WRIGHT: In the wake of Casino Royale, a lot of people are re-evaluating Tim's first outing as Bond. Tim was dragging that franchise out of the cesspit of self-parody...
FROST: ... and low rent "Carry On" movie jokes...
WRIGHT: ... and I think Tim is to be thanked for that. The weakness of the second one, License to Kill wasn't his fault; they always scapegoat the actors. I think Bond has found his critical home in a grungier version instead of sillier version. And you can say Timothy Dalton was doing that years ago. On set, he didn't talk about Bond much, except that at one point he'd say that whenever he went into the bar, some wag would ask, "Martini, shaken not stirred?" That must be part of the millstone of being Bond. Despite the Bond stuff, I thought he was great in Flash Gordon, very dashing and funny. I was more excited about working with Prince Barin.

METRO: There's one moment in Hot Fuzz that's particularly adroit, in which a hapless and yet very deserving victim is struck with a large chunk of a medieval church.
PEGG: The crowd pleaser, we called it.

METRO: I was in a crowd, and we were indeed pleased.
WRIGHT: It was a combination of CG and special effects.

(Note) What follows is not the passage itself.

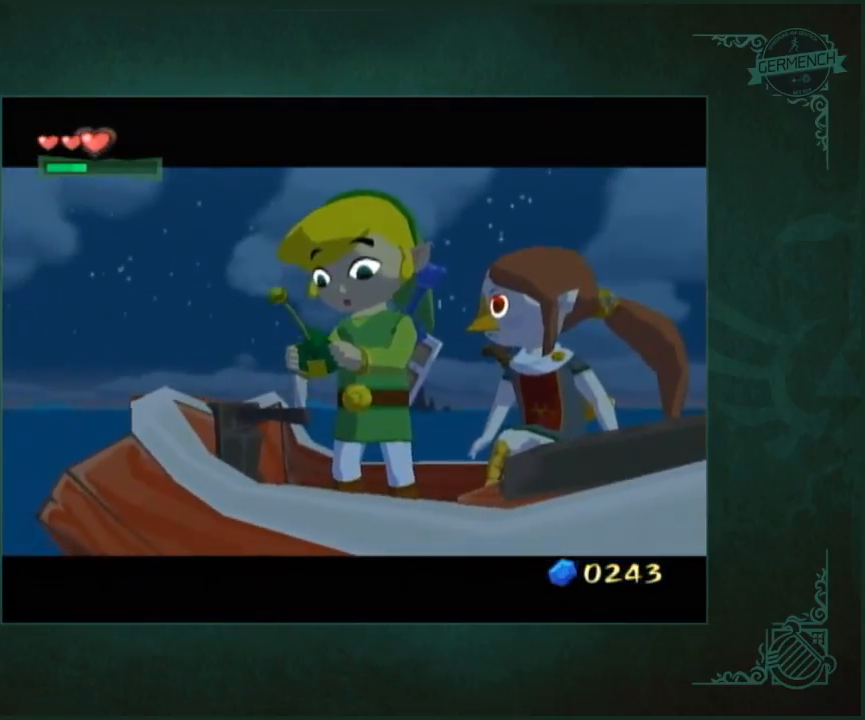
{"buttons": ["A"], "left_stick": "center", "right_stick": "center"}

We did have a prosthetic head of the actor, a heavy prop stone, but the rest of it was CG. Then there is a shot with the stunt man, wearing the stone in question, staggering and falling flat on his face. A quite dangerous stunt, since his head was restricted, and he could have injured his neck.
FROST: His head was turned sideways under the prosthetic.
WRIGHT: The physical head splat was impressive on the day we shot it, but one thing you can do with CG is tickle stuff so it looks better. With CG, it doesn't have to be a big dinosaur, you can do little subtle things.

METRO: A truly spectacular death by misadventure. I kept thinking of The Naked Gun movie—which one was it? where a fireworks factory explodes, and Leslie Nielsen comes out with a megaphone: "Nothing to see here, folks!"
PEGG: It's the first Naked Gun. In a way that's why we didn't do that kind of thing, because it had been done so well before. What we kind of do in Hot Fuzz is more like a valentine to the police movie.